Start of Block

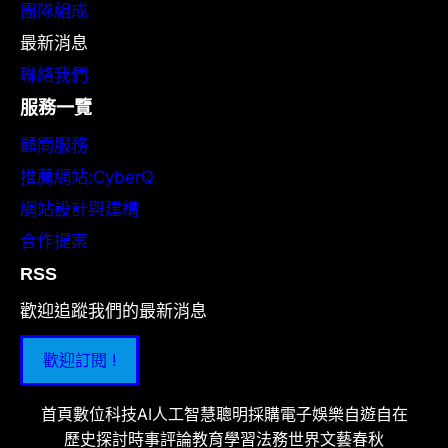
團隊組成
最新消息
聯絡我們
服務一覽
顧問服務
推薦網站:CyberQ
網站設計與建構
合作提案
RSS
歡迎追蹤我們的最新消息
歡迎訂閱 !
首頁
數位科技
AI人工智慧
聰明採購
電子娛樂
自遊自在
歷史探討
時事評論
教育學習
法務世界
文藝春秋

End of Block

Every entry above needs to be copied exactly, and no pictures go with it.

團隊組成
最新消息
聯絡我們
服務一覽
顧問服務
推薦網站:CyberQ
網站設計與建構
合作提案
RSS
歡迎追蹤我們的最新消息
歡迎訂閱 !
首頁
數位科技
AI人工智慧
聰明採購
電子娛樂
自遊自在
歷史探討
時事評論
教育學習
法務世界
文藝春秋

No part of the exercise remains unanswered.